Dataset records
= = = = =

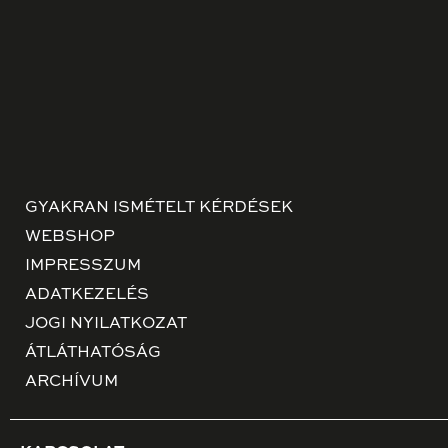
GYAKRAN ISMÉTELT KÉRDÉSEK
WEBSHOP
IMPRESSZUM
ADATKEZELÉS
JOGI NYILATKOZAT
ÁTLÁTHATÓSÁG
ARCHÍVUM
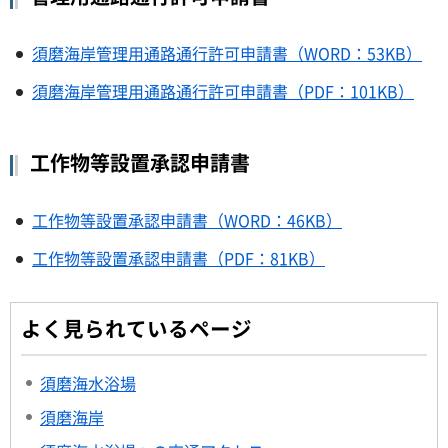
須磨海岸管理用通路通行許可申請書（WORD：53KB）
須磨海岸管理用通路通行許可申請書（PDF：101KB）
工作物等設置承認申請書
工作物等設置承認申請書（WORD：46KB）
工作物等設置承認申請書（PDF：81KB）
よく見られているページ
須磨海水浴場
須磨海岸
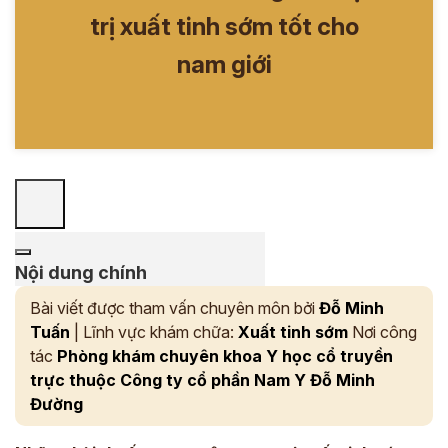
trị xuất tinh sớm tốt cho
nam giới
Nội dung chính
Bài viết được tham vấn chuyên môn bởi
Đỗ Minh
Tuấn
| Lĩnh vực khám chữa:
Xuất tinh sớm
Nơi công
tác
Phòng khám chuyên khoa Y học cổ truyền
trực thuộc Công ty cổ phần Nam Y Đỗ Minh
Đường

= = = = =

§ WORK TO BE COMPLETED: The answer must consist of every line above that holds the string "tinh", copied exactly.

§ EXERCISE RESPONSE:
trị xuất tinh sớm tốt cho
Xuất tinh sớm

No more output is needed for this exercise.